Bei der ersten und letzten Lage habe ich getestet, was passiert, wenn ich die erste bzw. letzte Seite mit dem Leder verklebe. Die Heftung und das ganze Buch wird dadurch stabiler. Der Nachteil ist sicherlich, dass ich diese Lagen nicht austauschen kann.
Ich hab allerdings noch ein paar Wörter zu der Langstich-Heftung vom Mittelaltermarkt
Jedes Mal, wenn ich auf einen Mittelaltermarkt geht, gerät mein Buchbinderherz in Rage. An den Ständen werden kleine "Bücher" feilgeboten, jedes mit einem Umschlag aus rotem Leder und unterschiedlichem Dekor. Optisch sind sie vielfältig: mit eingelassenen Halbedelsteinen, Blindprägungen mit klassischen Motiven und Ausschnitten.
Doch das geübte Auge erkennt auf den ersten Blick mehr. Das Leder ist von schlechter Qualität, steif, ein bisschen dick für den Einsatzzweck und an manchen stellen unsauber verarbeitet. Und damit meine ich keine Ungenauigkeiten bei der Prägen und Unregelmäßigkeit bei den Ausschnitten, sondern grobe Schnitzer, die beim Zuschneiden das Materials entstanden sind.

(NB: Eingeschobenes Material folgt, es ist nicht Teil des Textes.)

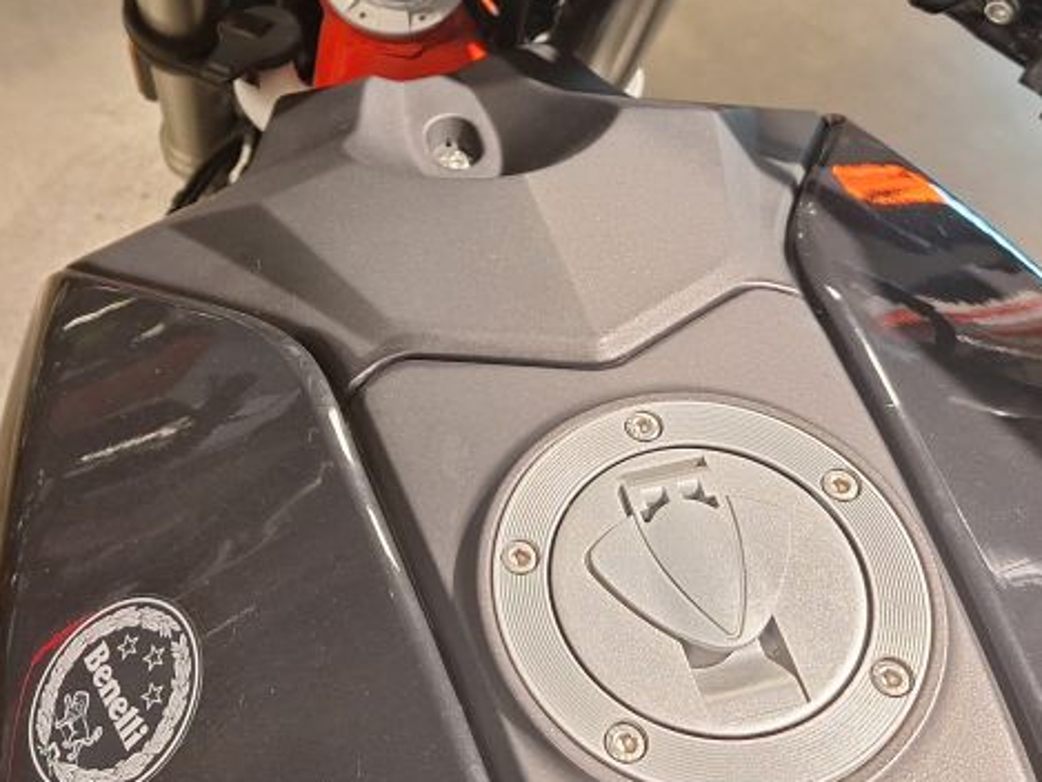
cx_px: 391
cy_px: 126
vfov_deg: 27.3
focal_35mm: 52
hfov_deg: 36.6
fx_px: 1566
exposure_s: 1/50
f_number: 1.8
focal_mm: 5.54
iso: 125
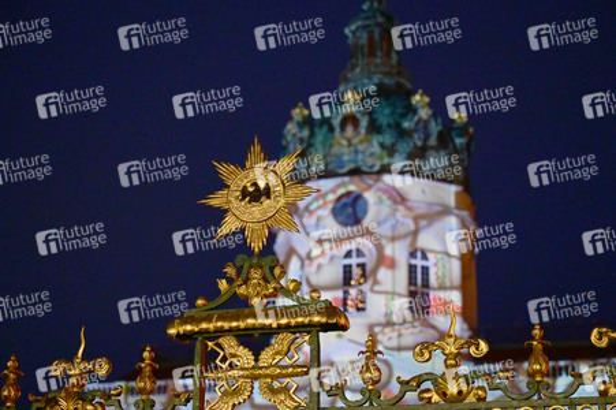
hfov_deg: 28.9
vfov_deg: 19.4
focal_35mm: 70
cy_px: 205
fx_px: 1197
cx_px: 308
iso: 6400
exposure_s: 1/160
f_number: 3.5
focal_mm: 70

Das lässt sich halt nicht übertünchen, indem man Leder von mieser Qualität und schlechter Verarbeitung mit dieser typischen roten Farbe färbt.
Ich weiß, dass diese Bücher in Asien gefertigt werden, wahrscheinlich von Menschen, die sich die Veranstaltung, bei denen sie dann verkauft werden, nicht im Geringsten vorstellen können. Die mit europäischer Buchbinderei nichts anfangen können, sondern im Gegenteil eine faszinierende eigene buchbinderische Kultur haben.
Wie sollen sie erkennen, was für uns in Europa ein ideales Buch ist?
Sie produzieren es so günstig wie möglich, damit es hierzulande einen guten Absatz finden kann. Dass wir über die Schwächen der Qualität hinweg sehen und einfach zugreifen, für die paar Euro. Und cool sieht es ja auch aus...
Jedoch haben klassische Bücher nach den Regeln der europäischen Buchbinderei keine Chance, die (meistens) höhere Ansprüche an Material und technischen Einsatz haben. Und sei es weil der Produzent sich besser in die potenzielle Anwendung hineindenken kann.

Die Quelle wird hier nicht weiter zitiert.